Development of All-Solid-State Lithium Secondary Batteries Using Garnet Solid Electrolyte Layer

Abstract

Lithium ion secondary batteries have been used as power sources of various devices. The electrolyte of the lithium ion battery is needed to have high lithium ionic conductivity and wide electric potential window. In addition, it is favored to be nonflammable to enhance the safety of batteries. The oxide solid electrolyte is generally nonflammable, but the most oxide electrolyte has narrower potential window and lower ionic conductivity. In late years lithium garnet type oxide solid electrolyte (e.g. Li7La3Zr2O12[1]) is gaining attention due to have high Li+ ionic conductivity and electrochemical stability from 0 to 5V vs. Li/Li+. The development of the all-solid-state batteries using this garnet type electrolyte has been carried out, but there are various issues. The main issue of the all-solid-state batteries using oxide electrolyte is high internal resistance of electrodes, which originates from a poor contact not only between electrolyte particle and active material particle, but also among electrolyte particles. We investigated all-solid-state lithium batteries using lithium oxide solid electrolyte ceramics layer (Li1.5Al0.5Ge1.5(PO4)3 or Li7La3Zr2O12). The internal resistance of electrodes was reduced by interposing sulfide solid electrolyte (Li2S-P2S5) between the oxide electrolyte layer and the active material (e.g. Sulfur or LiCoO2) (Figure 1).
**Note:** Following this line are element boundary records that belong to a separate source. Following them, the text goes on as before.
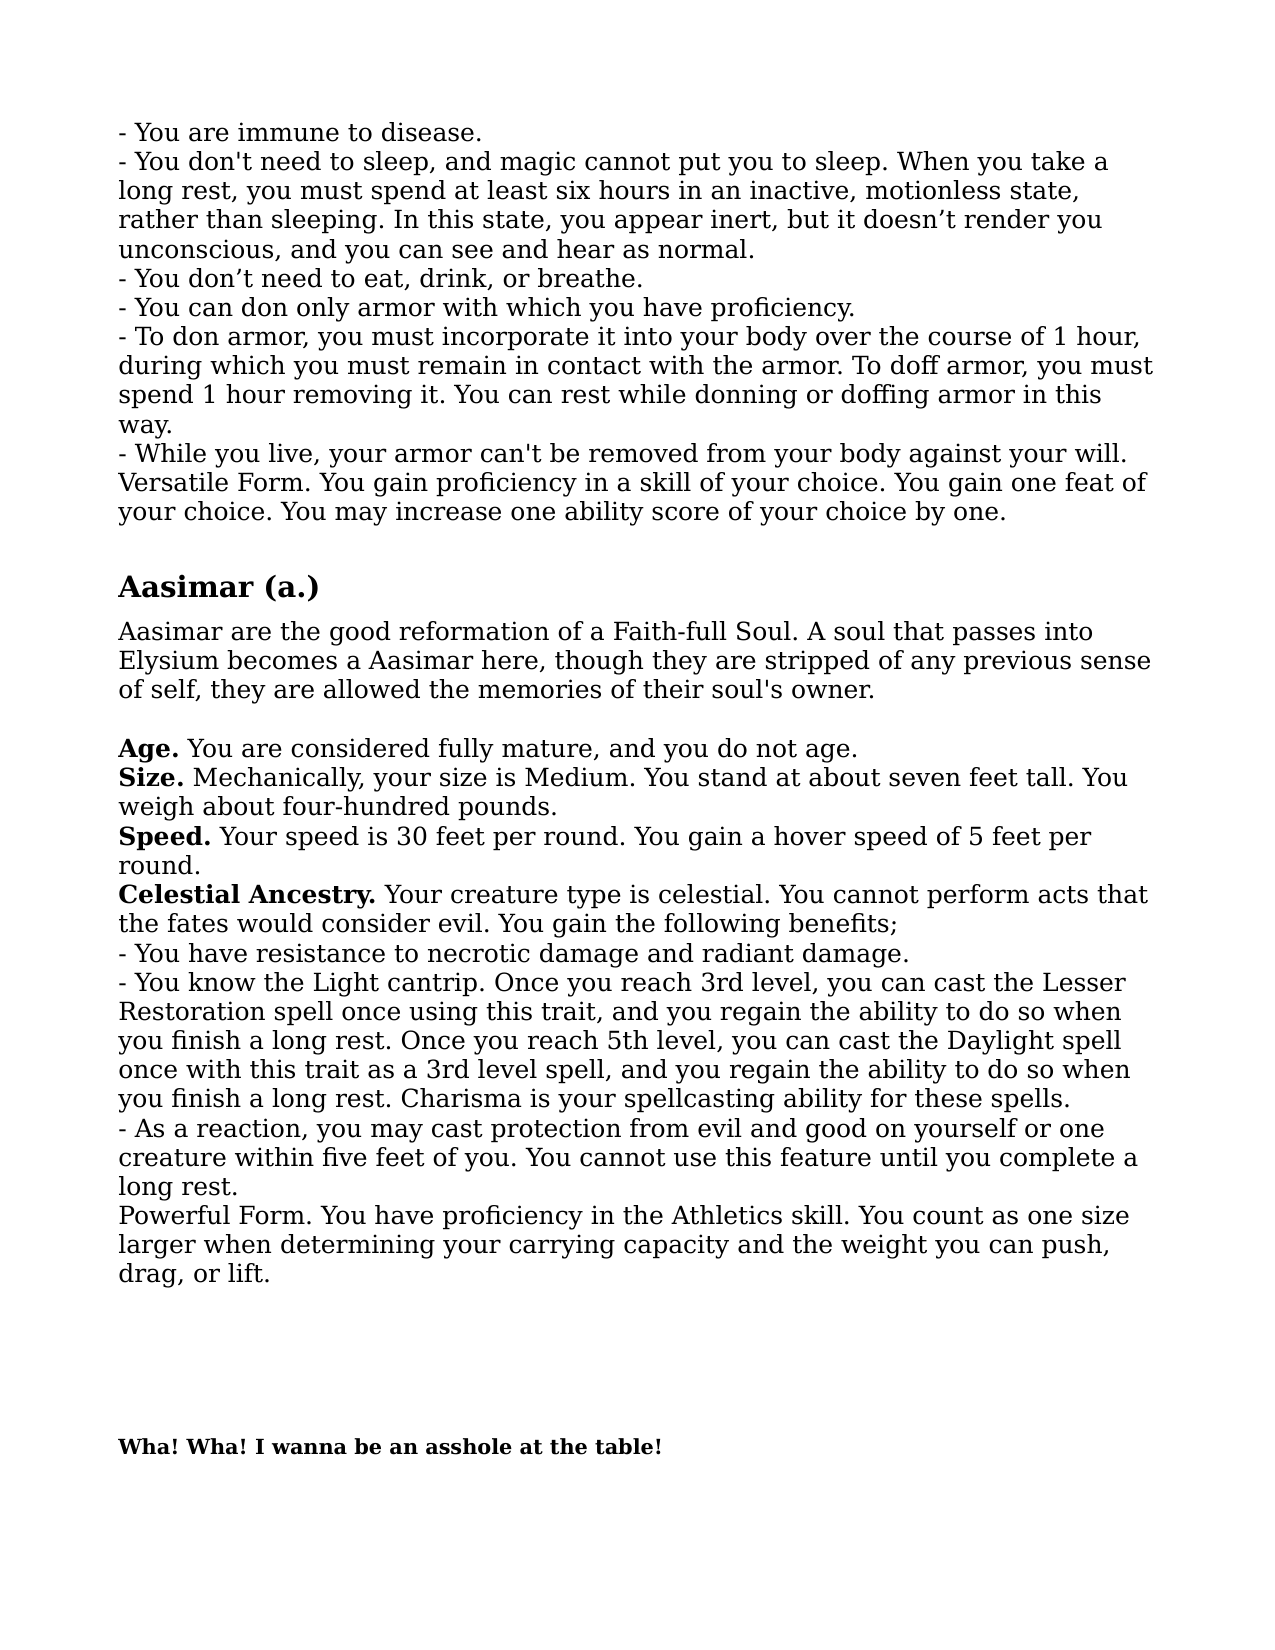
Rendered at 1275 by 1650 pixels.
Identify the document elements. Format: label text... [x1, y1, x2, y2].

text - To don armor, you must incorporate it into your body over the course of 1 hour, during which you must remain in contact with the armor. To doff armor, you must spend 1 hour removing it. You can rest while donning or doffing armor in this way. [118, 322, 1157, 439]
text - You know the Light cantrip. Once you reach 3rd level, you can cast the Lesser Restoration spell once using this trait, and you regain the ability to do so when you finish a long rest. Once you reach 5th level, you can cast the Daylight spell once with this trait as a 3rd level spell, and you regain the ability to do so when you finish a long rest. Charisma is your spellcasting ability for these spells. [118, 968, 1157, 1114]
text Celestial Ancestry. Your creature type is celestial. You cannot perform acts that the fates would consider evil. You gain the following benefits; [118, 880, 1157, 939]
text - You don’t need to eat, drink, or breathe. [118, 264, 1157, 293]
subtitle Aasimar (a.) [118, 570, 1157, 605]
text - You can don only armor with which you have proficiency. [118, 293, 1157, 322]
text Speed. Your speed is 30 feet per round. You gain a hover speed of 5 feet per round. [118, 822, 1157, 880]
text Versatile Form. You gain proficiency in a skill of your choice. You gain one feat of your choice. You may increase one ability score of your choice by one. [118, 468, 1157, 526]
text - You are immune to disease. [118, 118, 1157, 147]
text Powerful Form. You have proficiency in the Athletics skill. You count as one size larger when determining your carrying capacity and the weight you can push, drag, or lift. [118, 1201, 1157, 1289]
text Wha! Wha! I wanna be an asshole at the table! [118, 1435, 1157, 1459]
text - While you live, your armor can't be removed from your body against your will. [118, 439, 1157, 468]
text - You don't need to sleep, and magic cannot put you to sleep. When you take a long rest, you must spend at least six hours in an inactive, motionless state, rather than sleeping. In this state, you appear inert, but it doesn’t render you unconscious, and you can see and hear as normal. [118, 147, 1157, 264]
text Age. You are considered fully mature, and you do not age. [118, 734, 1157, 763]
text Size. Mechanically, your size is Medium. You stand at about seven feet tall. You weigh about four-hundred pounds. [118, 763, 1157, 822]
text - As a reaction, you may cast protection from evil and good on yourself or one creature within five feet of you. You cannot use this feature until you complete a long rest. [118, 1114, 1157, 1201]
text Aasimar are the good reformation of a Faith-full Soul. A soul that passes into Elysium becomes a Aasimar here, though they are stripped of any previous sense of self, they are allowed the memories of their soul's owner. [118, 617, 1157, 705]
text - You have resistance to necrotic damage and radiant damage. [118, 939, 1157, 968]
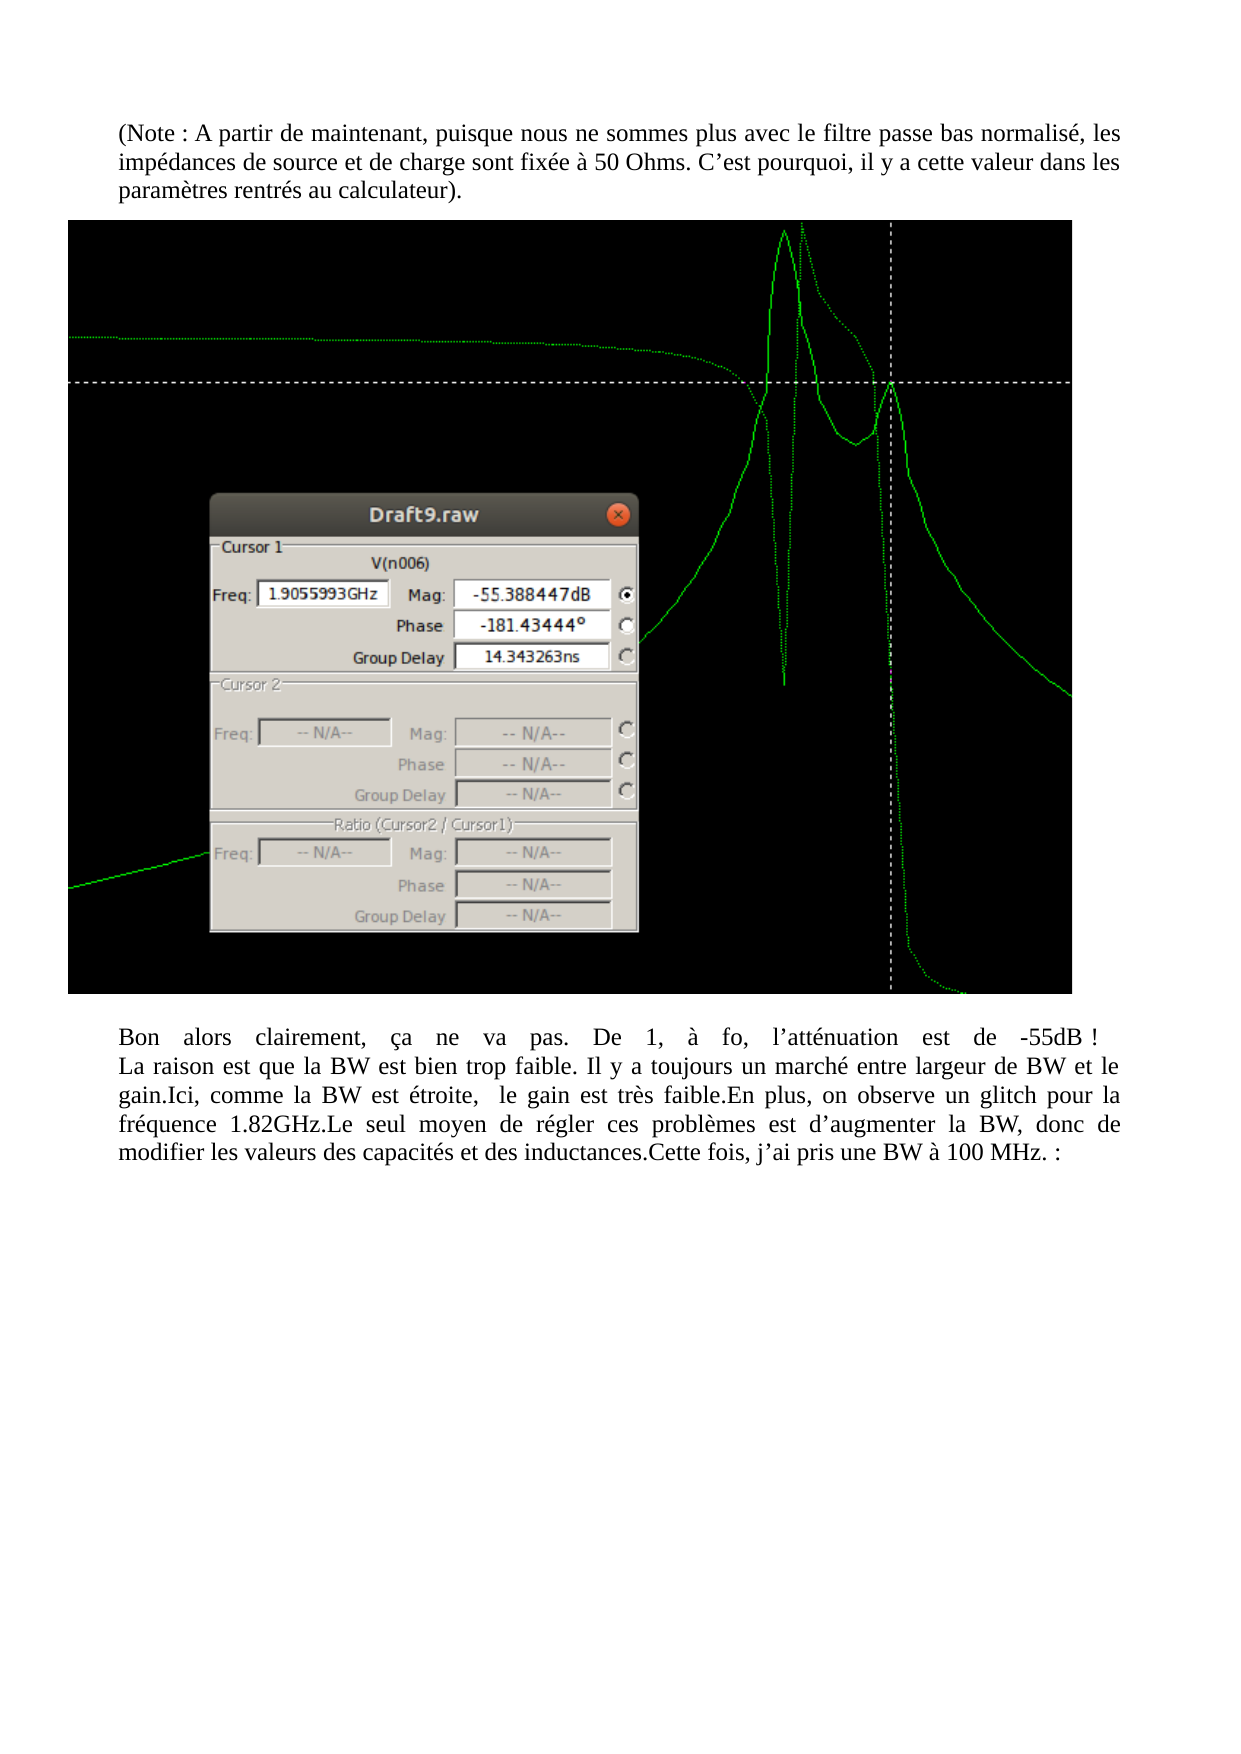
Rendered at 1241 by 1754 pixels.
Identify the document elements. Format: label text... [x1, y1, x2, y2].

text (Note : A partir de maintenant, puisque nous ne sommes plus avec le filtre passe bas normalisé, les impédances de source et de charge sont fixée à 50 Ohms. C’est pourquoi, il y a cette valeur dans les paramètres rentrés au calculateur). [118, 118, 1122, 204]
text Bon alors clairement, ça ne va pas. De 1, à fo, l’atténuation est de -55dB ! La raison est que la BW est bien trop faible. Il y a toujours un marché entre largeur de BW et le gain.Ici, comme la BW est étroite, le gain est très faible.En plus, on observe un glitch pour la fréquence 1.82GHz.Le seul moyen de régler ces problèmes est d’augmenter la BW, donc de modifier les valeurs des capacités et des inductances.Cette fois, j’ai pris une BW à 100 MHz. : [118, 1022, 1122, 1166]
picture [68, 220, 1073, 994]
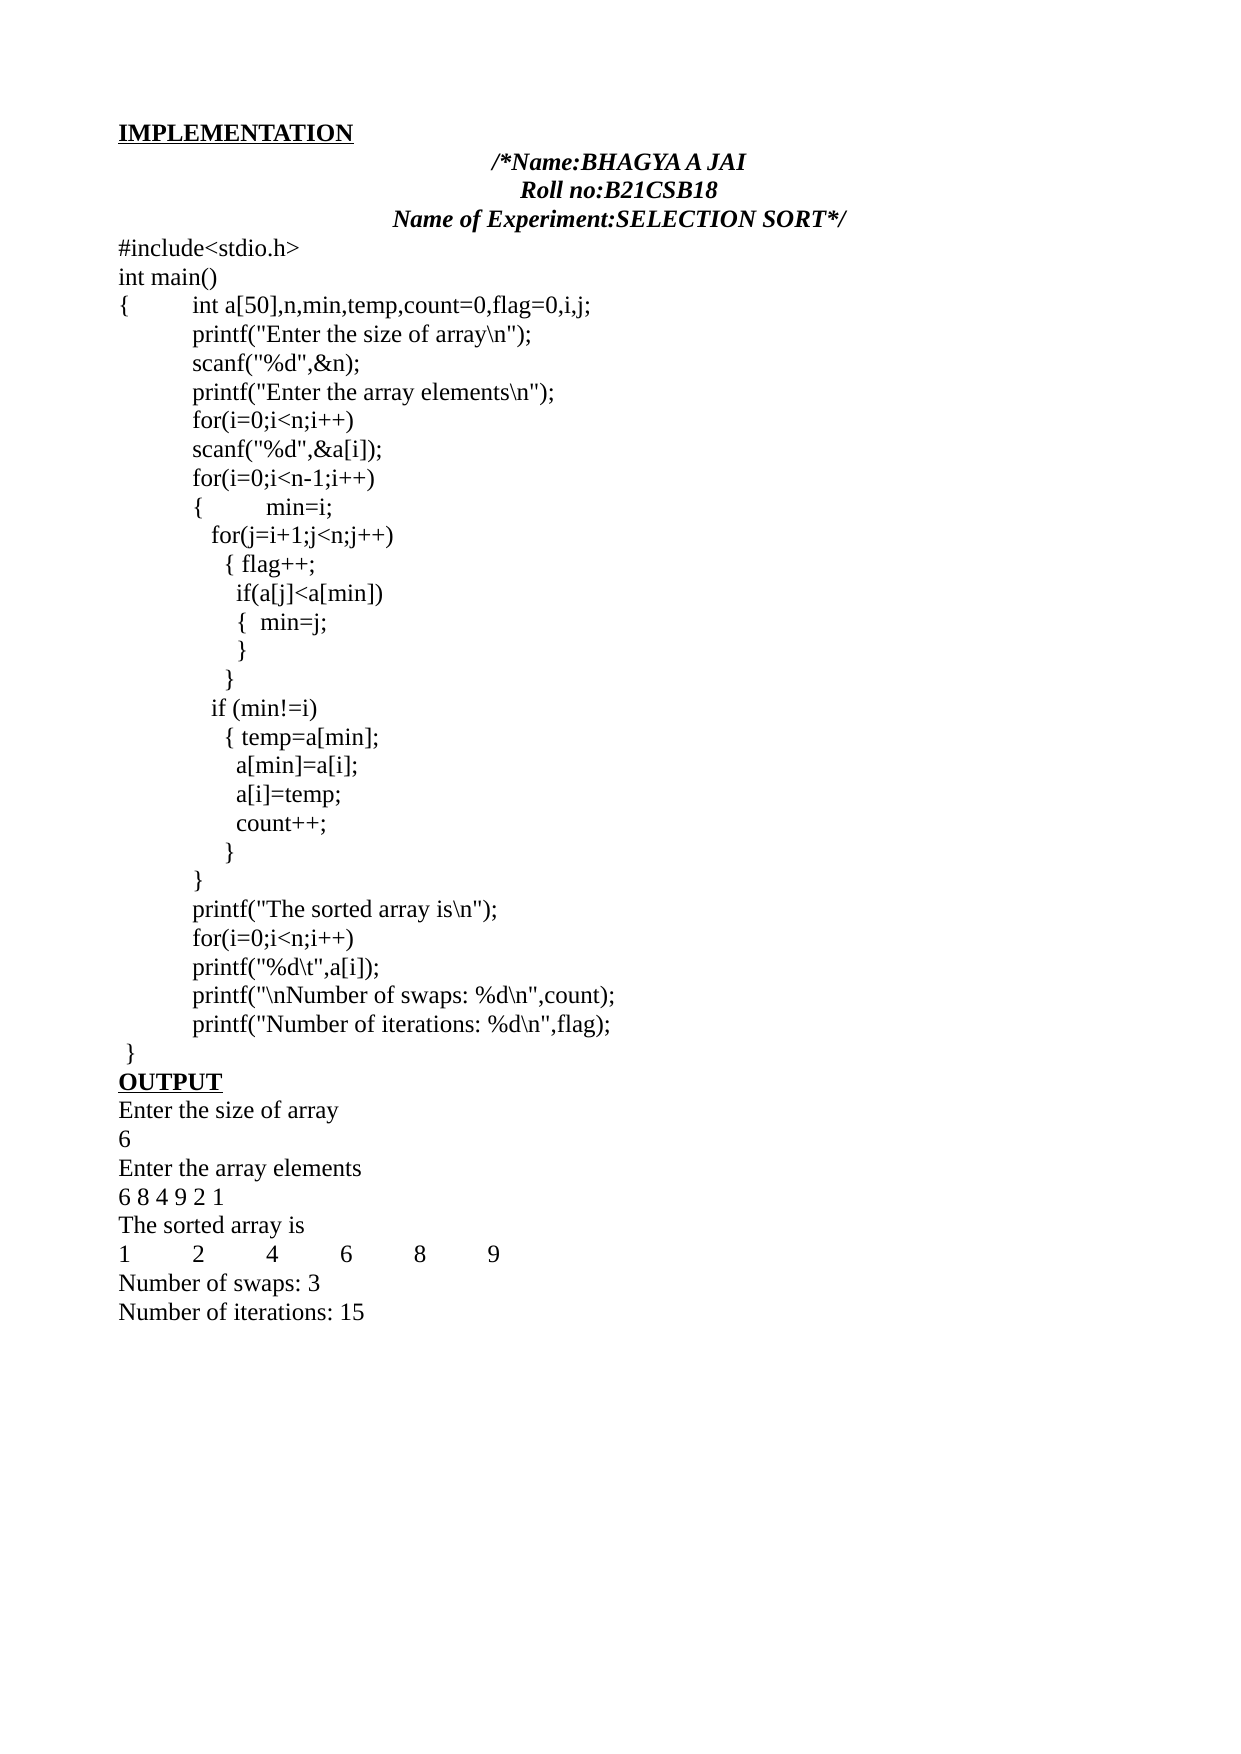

The cathode structure enabled the batteries to work at room temperature [2-4]. In this study, we have developed the garnet type lithium solid electrolyte which has higher ionic conductivity above 1.0 x 10-3 Scm-1at 25°C. The performance of the all-solid-state batteries, using the garnet electrolyte and the sulfide electrolyte which is interposed between the oxide electrolyte layer and the active material, will be presented.